Eventually age will too use SSH keys to encrypt/decrypt, yes? So, I can password protect an SSH key in that case, so the question be, would a password protected age key be smaller than its SSH counterpart?
Arbitrary file read while the computer is running will usually get you an auth token that lets you run code, yes, but those tokens are useless when the computer's off.
I know of at least one current CS lab environment where everyone's home directory is on NFS and, unfortunately, NFS trusts the MacOS computer to correctly declare who's accessing the file.
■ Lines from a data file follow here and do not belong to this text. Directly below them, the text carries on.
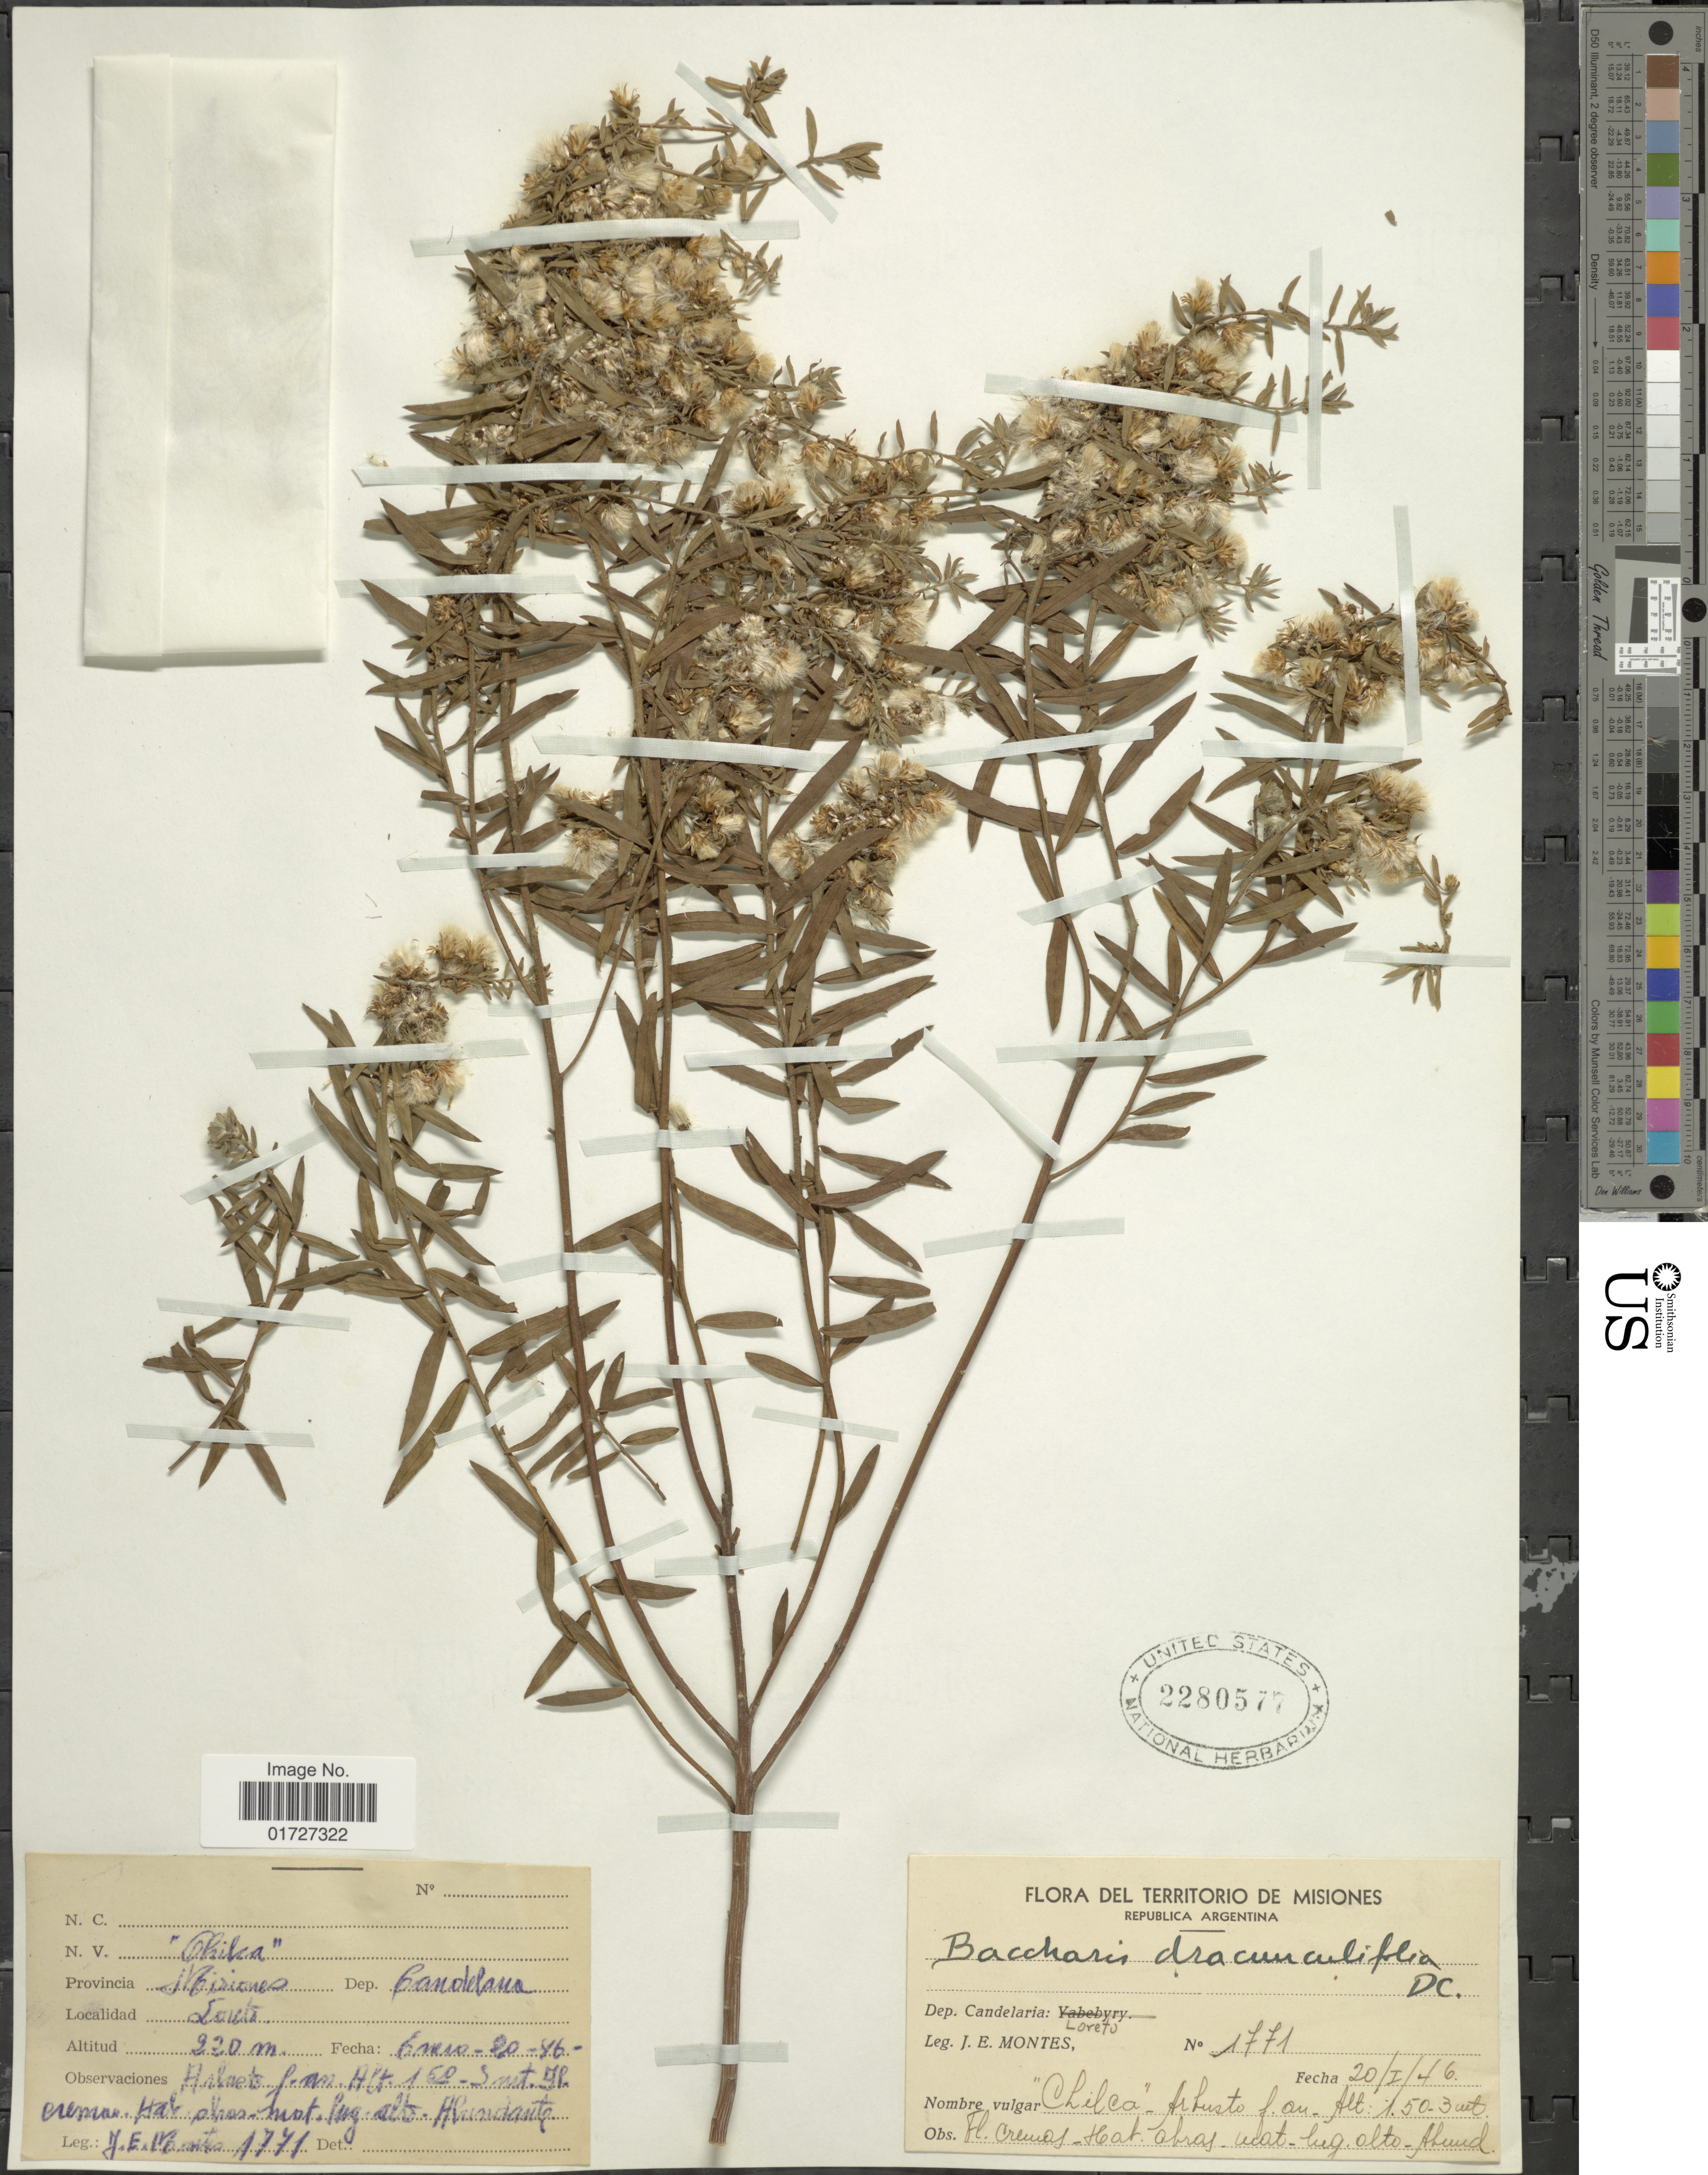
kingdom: Plantae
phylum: Tracheophyta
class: Magnoliopsida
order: Asterales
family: Asteraceae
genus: Baccharis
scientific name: Baccharis dracunculifolia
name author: DC.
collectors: J. E. Montes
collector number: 1771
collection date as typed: Transcribed d/m/y: 20/1/46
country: Argentina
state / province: Misiones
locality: Dep. Candelaria, Loreto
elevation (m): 220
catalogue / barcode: US 2280577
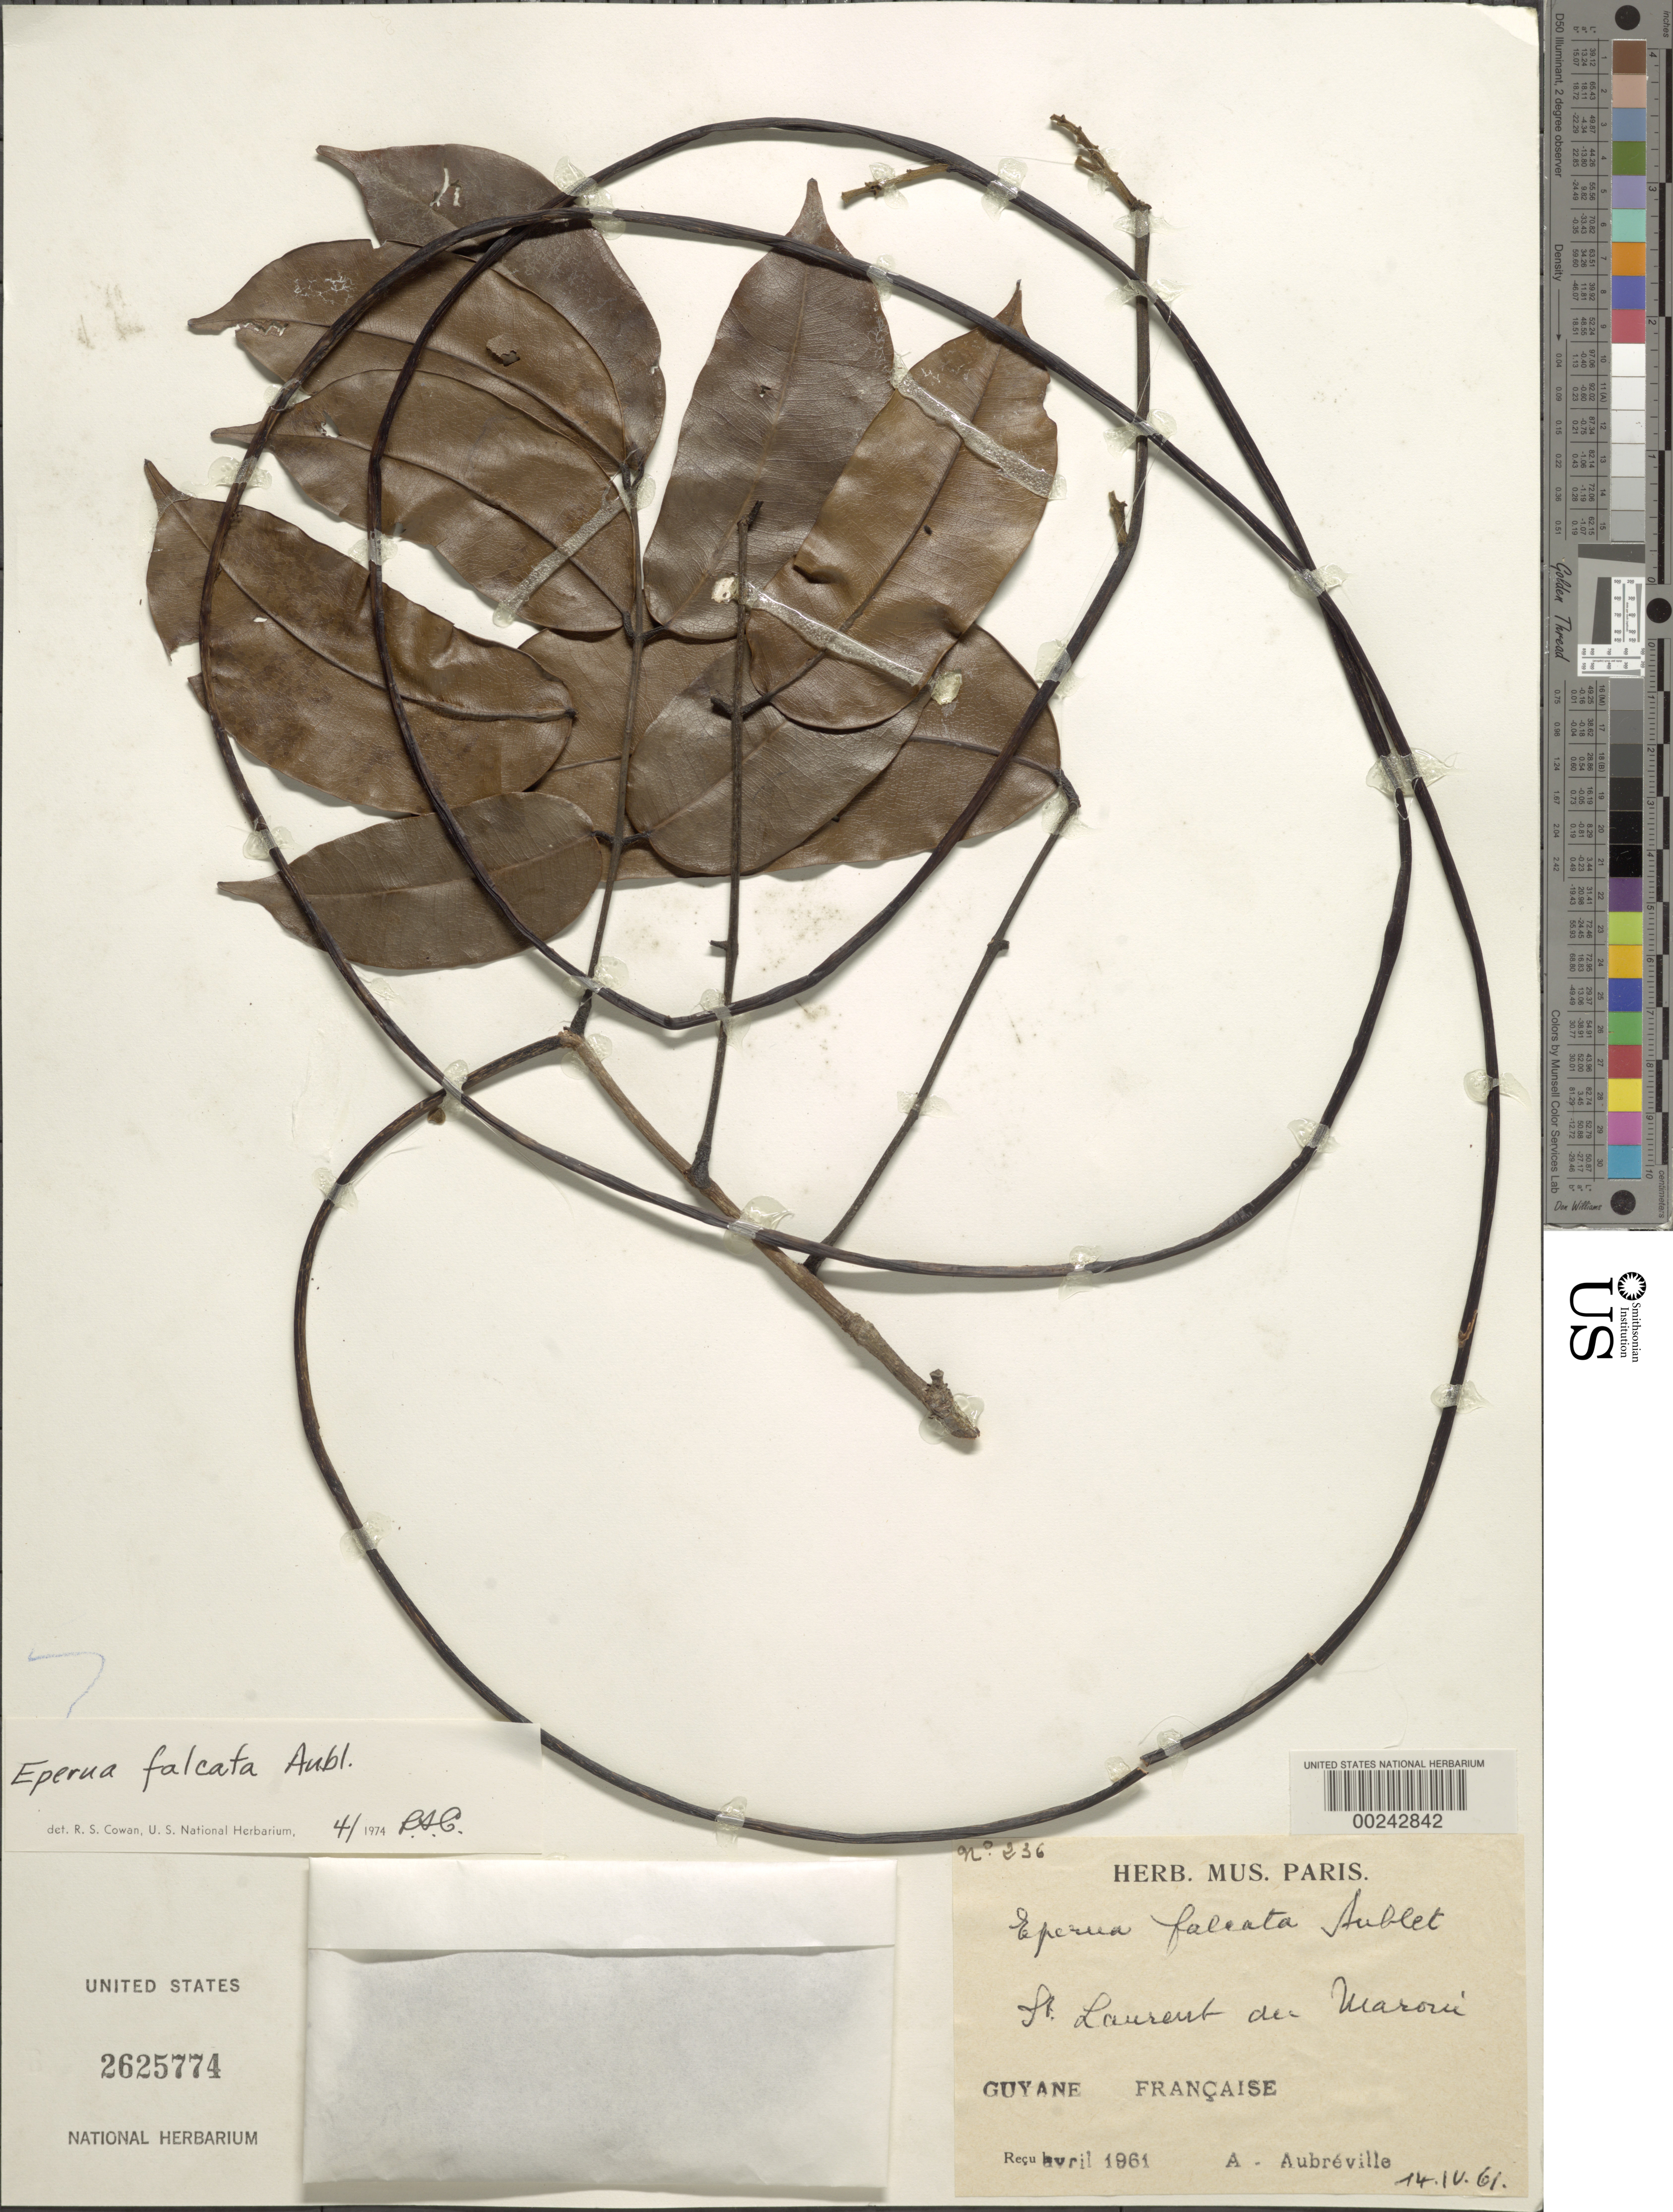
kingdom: Plantae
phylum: Tracheophyta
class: Magnoliopsida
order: Fabales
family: Fabaceae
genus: Eperua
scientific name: Eperua falcata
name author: Aubl.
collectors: A. Aubréville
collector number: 236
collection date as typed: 14 Apr 1961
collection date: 1961-04-14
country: French Guiana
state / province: Saint-Laurent-du-Maroni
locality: St. laurent du maroni. [in former cayenne arrondissement.]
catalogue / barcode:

This has broken several times.
So here we have a case where the attacker can read $HOME, which is the only reliable storage location, and cannot access the rest of the filesystem - those tokens tend to live in volatile locations.
The OS X keychain protects the browser history and cookies, with similar mechanisms used on Windows (CryptProtectData) and on Linux desktops (keychain), which means this style of attack does not actually spell disaster for the web history of the students under the cold arbitrary file read attack.
This points to providing platform protection for key files, with unencrypted for when platform data confidentiality is assured or for key transfer.
Additionally, after discussions with people having more dire threat models than mine – in particular, "police throw your laptop in an evidence bag & attach a debugger to the RAM" – FDE keys would be the first thing extracted, so FDE should not be considered a functional fix for "I read the private key file off the disk".
A laptop thief, who has waited until the machine was in use, can pull the classic 'carry with arm stuck through your Mac to prevent sleep' and then just... use your keys. (I believe this featured in one of the Halloween threads.)
Agents do not fix this - only keeping the key unusable until unlocked with knowledge does.
I'm sure you were already planning that an encrypted mount should throw the asymmetric keys and preserve only the file key in memory.
The principle here would be "key material should not be extant when not in use"; a file encryption tool's keys spend a lot of time not in use. Therefore the keys should not be accessible without an affirmative step to access them, such as entering a password or performing a tap.